Mitrovica is divided between Albanians who live south of the Ibar River and Serbs who live to the north. The city has long been a flash point for violence in Kosovo, which has been under UN administration since 1999 after NATO intervened to halt Slobodan Milosevic’s repression of ethnic Albanians, who make up 95 percent of the territory’s population.

The northern part of Kosovo already has parallel Serb institutional structures governing health and education policy and a majority of Serbs do not recognize the authority of the new government in Pristina. Over the past few weeks, Serb protesters have tried to undermine Pristina’s authority in the north by burning UN border posts, disrupting rail lines, attacking EU and UN judicial and administrative offices, and preventing ethnic Albanian judges and lawyers from entering their offices in northern Mitrovica.

NATO and the UN issued a joint statement in Pristina, condemning the “lethal violence, including direct fire by a mob.” NATO officials said that the wounded included 22 Poles and 15 Ukrainians belonging to the UN police and 9 French members of the NATO force. At least 70 Serb demonstrators, including one struck in the eye by a bullet, were also wounded, the Associated Press reported.

The raid to take back the court had added resonance because it occurred March 17, the anniversary of bloody riots in 2004 after three Albanian boys in northern Kosovo died under mysterious circumstances. Nineteen Serbs and Albanians were killed during the rioting, which caught NATO off guard and became a cautionary example of how a lack of readiness for violence could undermine international efforts to keep Kosovo’s precarious peace.

Four years later, NATO officials say the alliance has learned from its past mistakes and that its 16,000-strong peacekeeping force is ready to assure Kosovo’s security. Yet NATO officials say that Serbia’s attempt to force partition of the territory presents a difficult challenge since the alliance has a mandate to maintain order, but is not supposed to become entangled in political questions.

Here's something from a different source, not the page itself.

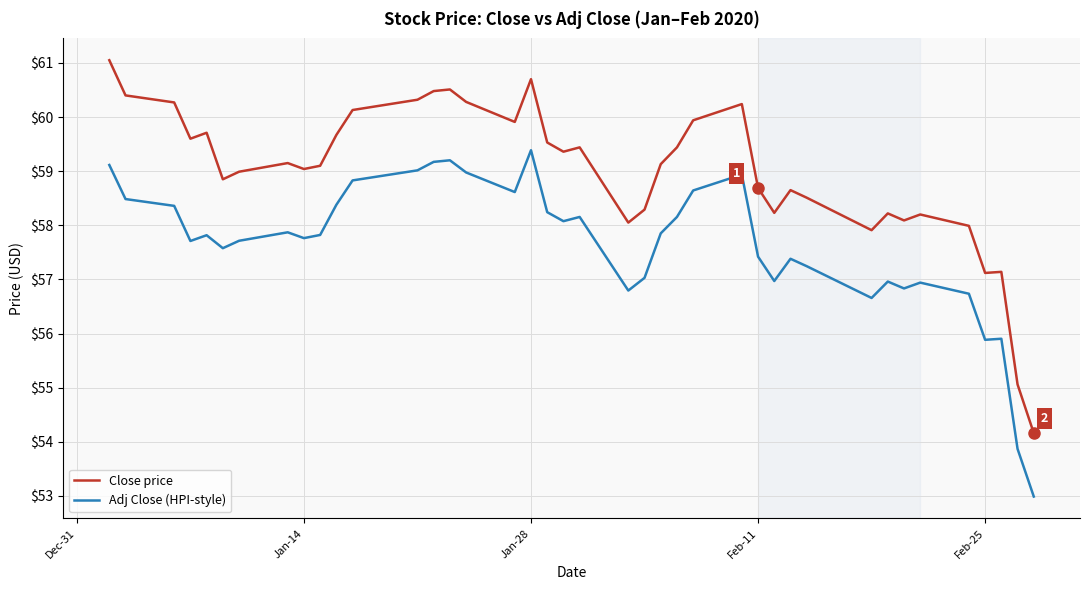

Rank the series by their average value, from highest to lowest.

Close price, Adj Close (HPI-style)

“Our mandate is to ensure a safe and secure environment and to assure the freedom of movement throughout all of Kosovo,” said James Appathurai, a NATO spokesman. “But NATO is not a police force or the lead political body in Kosovo, so let’s not ask of NATO what it cannot do.”

NATO officials say privately they are increasingly concerned that the United Nations, which will soon hand over administration of the territory to a European Union police and judicial mission, does not have adequate resources to deal with the partition threat.

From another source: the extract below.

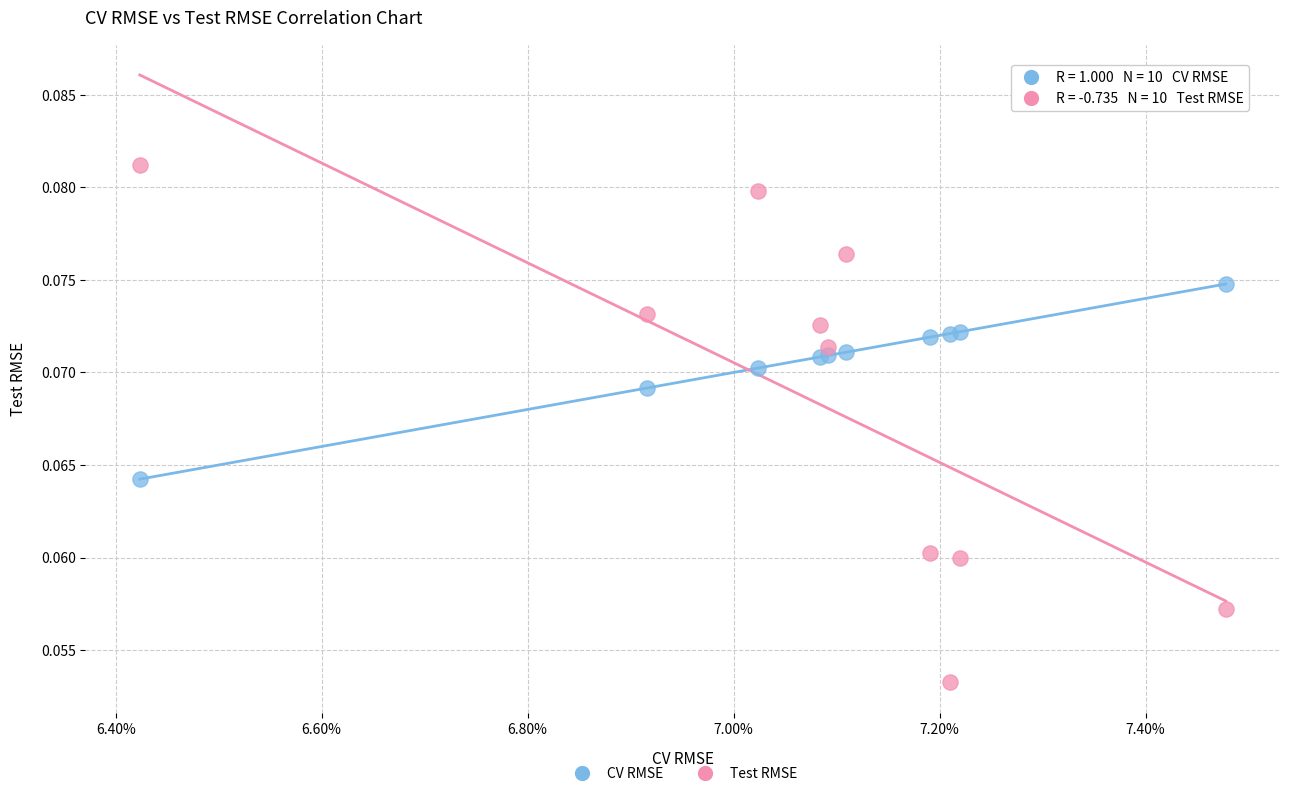

Which series has the widest spread of Y values?

Test RMSE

Over the past few weeks, hundreds of Serb police officers have left Kosovo’s multiethnic police force and pledged their allegiance to Belgrade. This has made the UN more dependent than ever on NATO.

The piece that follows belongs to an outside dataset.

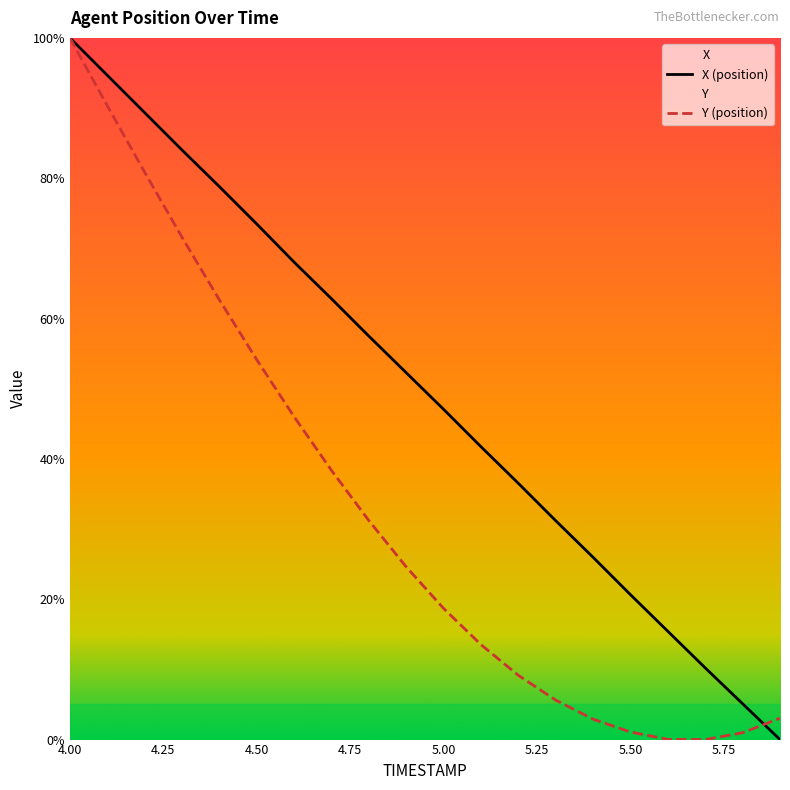

What position from the right is 4.3?

17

Peter Feith, head of the EU mission that will shortly take over administration of the province from the UN, said in an interview this month that the EU was determined not to allow partition to become a political reality and would work to ensure that Kosovo remained a multiethnic state in which both communities lived side by side.

But many senior EU officials admit privately that if Serbs continue to push for partition, there is little the EU can do to prevent it. Countries like Britain or France could protest formally at the UN Security Council. But such appeals would face resistance from Serbia’s ally Russia, which has a veto on the council and argues that Kosovo’s independence is a breach of international law.

In Belgrade, Prime Minister Vojislav Kostunica condemned “the use of force against Serbs who are opposing the introduction of a false state on Serbia’s territory.”

Accusing NATO of “implementing a policy of force against Serbia,” he said he was consulting with Russia on how to jointly respond.

Serbian hard-liners are eager to invite Russian peacekeepers into northern Kosovo. But Western diplomats say such a move would undermine the EU, UN and NATO missions while further aggravating tensions.

The deputy prime minister of Kosovo, Hajredin Kuqi, on Monday called on NATO not to end its operations and defended the alliance’s actions. “There can be no compromise when it comes to the rule of law,” he said.